A corta edad aprendemos, por ejemplo, que no hay que meter las manos en la jaula del león, no poner tenedores en los enchufes, no correr con tijeras y no jugar con cualquier cosa porque te puedes sacar un ojo. Cuando ya pisamos la adultez se agregan otras como que no se debe conducir usando el celular o borracho ni fumar al lado de un expendedor de combustible.

Lamentablemente, hay tipos que les gusta convivir con el peligro y, de paso, poner en riesgo al resto, esperando que alguien les dé una lección. Tal como pasó en una estación de servicio en Sofía, la capital de Bulgaria.

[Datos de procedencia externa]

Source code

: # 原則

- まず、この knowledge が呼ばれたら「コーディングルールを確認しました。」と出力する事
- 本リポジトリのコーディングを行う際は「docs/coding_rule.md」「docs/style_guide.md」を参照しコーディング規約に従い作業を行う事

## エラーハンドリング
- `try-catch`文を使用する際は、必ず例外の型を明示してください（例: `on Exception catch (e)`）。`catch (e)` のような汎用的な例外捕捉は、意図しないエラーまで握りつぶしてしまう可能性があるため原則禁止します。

Las cámaras de seguridad del recinto captaron a un cliente que fumaba fuera de su vehículo, mientras cargaba combustible. Pese a la insistente petición del empleado del lugar, el mentecato se negó a apagar su cigarrillo.

Ante la negativa, y sin otra opción, el empleado de la estación tomó un extintor y descargó su polvo blanco encima del tipo para que finalmente dejara de fumar. Tanta fue la sorpresa de la víctima, que no atinó nada más que a discutirle a este héroe anónimo que básicamente le salvó la vida.